• Requirement: The answer must consist of the records, repeated exactly.

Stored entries
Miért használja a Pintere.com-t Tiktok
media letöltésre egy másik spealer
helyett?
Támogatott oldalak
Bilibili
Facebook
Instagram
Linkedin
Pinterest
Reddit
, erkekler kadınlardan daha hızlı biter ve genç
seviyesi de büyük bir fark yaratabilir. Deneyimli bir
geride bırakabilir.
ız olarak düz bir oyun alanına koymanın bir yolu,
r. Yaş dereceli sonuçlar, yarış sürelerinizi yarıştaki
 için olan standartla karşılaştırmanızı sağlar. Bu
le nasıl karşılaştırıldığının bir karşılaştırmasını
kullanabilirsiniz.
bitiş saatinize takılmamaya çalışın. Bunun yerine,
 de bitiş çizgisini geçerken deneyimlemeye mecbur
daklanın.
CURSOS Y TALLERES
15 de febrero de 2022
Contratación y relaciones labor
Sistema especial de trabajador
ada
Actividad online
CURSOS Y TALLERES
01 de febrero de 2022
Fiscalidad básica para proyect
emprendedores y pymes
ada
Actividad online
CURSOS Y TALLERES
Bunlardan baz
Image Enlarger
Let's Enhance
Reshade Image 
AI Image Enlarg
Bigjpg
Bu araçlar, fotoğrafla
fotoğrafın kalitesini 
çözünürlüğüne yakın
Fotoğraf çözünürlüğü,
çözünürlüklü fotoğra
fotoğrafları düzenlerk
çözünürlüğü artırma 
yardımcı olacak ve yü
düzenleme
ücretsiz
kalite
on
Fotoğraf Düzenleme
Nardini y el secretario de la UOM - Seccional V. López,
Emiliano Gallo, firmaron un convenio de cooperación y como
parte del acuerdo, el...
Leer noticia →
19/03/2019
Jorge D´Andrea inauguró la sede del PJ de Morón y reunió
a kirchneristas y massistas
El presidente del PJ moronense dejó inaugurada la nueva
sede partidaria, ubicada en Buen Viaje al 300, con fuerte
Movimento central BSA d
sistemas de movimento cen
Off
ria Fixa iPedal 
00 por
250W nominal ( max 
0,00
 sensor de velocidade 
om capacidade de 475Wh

• Result of the task:
Miért használja a Pintere.com-t Tiktok
media letöltésre egy másik spealer
helyett?
Támogatott oldalak
Bilibili
Facebook
Instagram
Linkedin
Pinterest
Reddit
, erkekler kadınlardan daha hızlı biter ve genç
seviyesi de büyük bir fark yaratabilir. Deneyimli bir
geride bırakabilir.
ız olarak düz bir oyun alanına koymanın bir yolu,
r. Yaş dereceli sonuçlar, yarış sürelerinizi yarıştaki
 için olan standartla karşılaştırmanızı sağlar. Bu
le nasıl karşılaştırıldığının bir karşılaştırmasını
kullanabilirsiniz.
bitiş saatinize takılmamaya çalışın. Bunun yerine,
 de bitiş çizgisini geçerken deneyimlemeye mecbur
daklanın.
CURSOS Y TALLERES
15 de febrero de 2022
Contratación y relaciones labor
Sistema especial de trabajador
ada
Actividad online
CURSOS Y TALLERES
01 de febrero de 2022
Fiscalidad básica para proyect
emprendedores y pymes
ada
Actividad online
CURSOS Y TALLERES
Bunlardan baz
Image Enlarger
Let's Enhance
Reshade Image 
AI Image Enlarg
Bigjpg
Bu araçlar, fotoğrafla
fotoğrafın kalitesini 
çözünürlüğüne yakın
Fotoğraf çözünürlüğü,
çözünürlüklü fotoğra
fotoğrafları düzenlerk
çözünürlüğü artırma 
yardımcı olacak ve yü
düzenleme
ücretsiz
kalite
on
Fotoğraf Düzenleme
Nardini y el secretario de la UOM - Seccional V. López,
Emiliano Gallo, firmaron un convenio de cooperación y como
parte del acuerdo, el...
Leer noticia →
19/03/2019
Jorge D´Andrea inauguró la sede del PJ de Morón y reunió
a kirchneristas y massistas
El presidente del PJ moronense dejó inaugurada la nueva
sede partidaria, ubicada en Buen Viaje al 300, con fuerte
Movimento central BSA d
sistemas de movimento cen
Off
ria Fixa iPedal 
00 por
250W nominal ( max 
0,00
 sensor de velocidade 
om capacidade de 475Wh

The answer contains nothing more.